Probably the most famous American photographer of all time is Ansel Adams, whose black and white landscape photos of the American West are still seen all over the United States today in calendars, posters, and books. But most people do not know that, in 1943, Adams took hundreds of photographs of the Manzanar War Relocation Center in California and the Japanese-Americans interned there during World War II. He published the photographs in a book called “Born Free And Equal: The Story of Loyal Japanese-Americans” in 1944 and displayed his images at the Museum of Modern Art in New York City.

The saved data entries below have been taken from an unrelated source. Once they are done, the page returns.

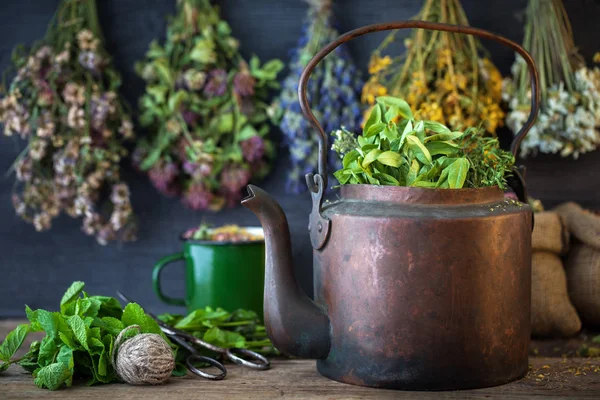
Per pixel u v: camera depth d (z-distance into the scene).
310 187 1.21
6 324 1.63
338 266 1.18
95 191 1.66
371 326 1.16
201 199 1.66
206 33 1.64
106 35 1.73
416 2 1.70
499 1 1.70
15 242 1.77
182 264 1.76
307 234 1.75
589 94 1.56
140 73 1.69
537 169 1.71
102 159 1.63
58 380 1.17
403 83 1.62
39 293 1.78
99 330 1.20
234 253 1.54
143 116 1.68
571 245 1.56
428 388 1.16
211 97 1.65
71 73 1.63
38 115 1.63
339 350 1.19
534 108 1.23
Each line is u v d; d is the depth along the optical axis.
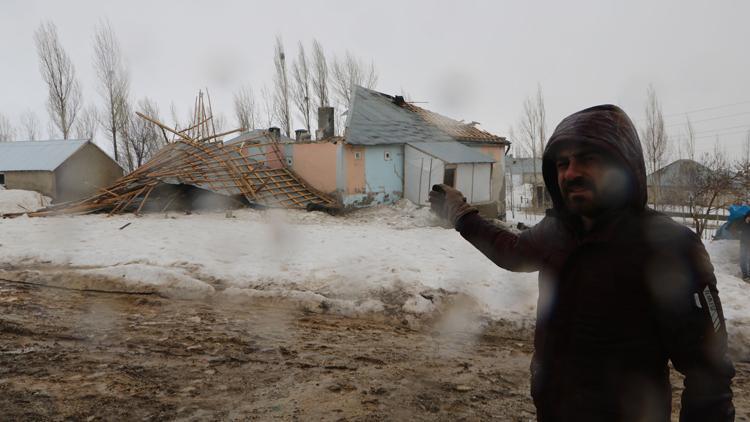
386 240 13.47
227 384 4.71
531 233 1.82
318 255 10.89
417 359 5.74
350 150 20.75
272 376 4.96
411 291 8.27
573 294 1.61
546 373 1.72
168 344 5.77
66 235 13.27
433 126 25.39
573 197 1.54
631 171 1.50
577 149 1.53
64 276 8.78
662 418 1.54
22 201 22.23
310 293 8.13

At the height of World War II, on February 19, 1942, President Franklin D. Roosevelt signed Executive Order 9066, which resulted in the forced relocation of over 120,000 Japanese Americans, two-thirds of whom were native-born American citizens. The rest had been prevented from becoming citizens by federal law. Over 110,000 were imprisoned in the ten concentration camps located far inland and away from the coast. Manzanar was the first of the ten camps to be established. Over 90% of the prisoners were from the Los Angeles area, with the rest coming from Stockton, California; and Bainbridge Island, Washington. Many were farmers and fishermen. Manzanar held 10,046 prisoners at its peak, and a total of 11,070 people were imprisoned there.
The camp site was situated on 6,200 acres at Manzanar, leased from the City of Los Angeles, with the developed portion covering approximately 540 acres. The residential area was about one square mile and consisted of 36 blocks of hastily constructed, 20-foot by 100-foot tarpaper barracks, with each family living in a single 20-foot by 25-foot “apartment” in the barracks. These apartments consisted of partitions with no ceilings, and therefore no privacy. Lack of privacy was a major problem for the prisoners, especially since the camp had communal men’s and women’s bathrooms.
Adams’ project began when his friend, Ralph Merritt, who was the camp director, invited him to visit and photograph life at the camp. The project was highly controversial, owing to both the ongoing war and the animosity against Japan, especially in the American West. He was not the first to photograph the camp; Dorothea Lange, another influential depression-era photographer and journalist, photographed the early days of the camp, when conditions were especially harsh and inhumane. Merritt also discovered that Toyo Miyatake, a Japanese-American photographer, had smuggled a camera into the facility and had been secretly photographing it; however, instead of seizing the equipment and the photos, Merritt decided to fund his project, supply him with more equipment, and eventually introduce him to Adams.
On November 21, 1945, the Government closed Manzanar, the sixth camp to be closed. Although the prisoners had been brought to the Owens Valley by the United States Government, they had to leave the camp and travel to their next destinations on their own. The Government gave each person $25 ($323 today), one-way train or bus fare, and meals to those who had less than $600 ($7,746 today). While many left the camp voluntarily, a significant number refused to leave because they had no place to go after having lost everything when they were forcibly uprooted and removed from their homes.
Today, you can visit Adams' collection of photographs online at the Library of Congress. http://www.loc.gov/pictures/collection/manz/ When he donated his collection to the Library of Congress in 1965, Adams wrote: "The purpose of my work was to show how these people, suffering under a great injustice, and loss of property, businesses and professions, had overcome the sense of defeat and despair by building for themselves a vital community in an arid (but magnificent) environment.”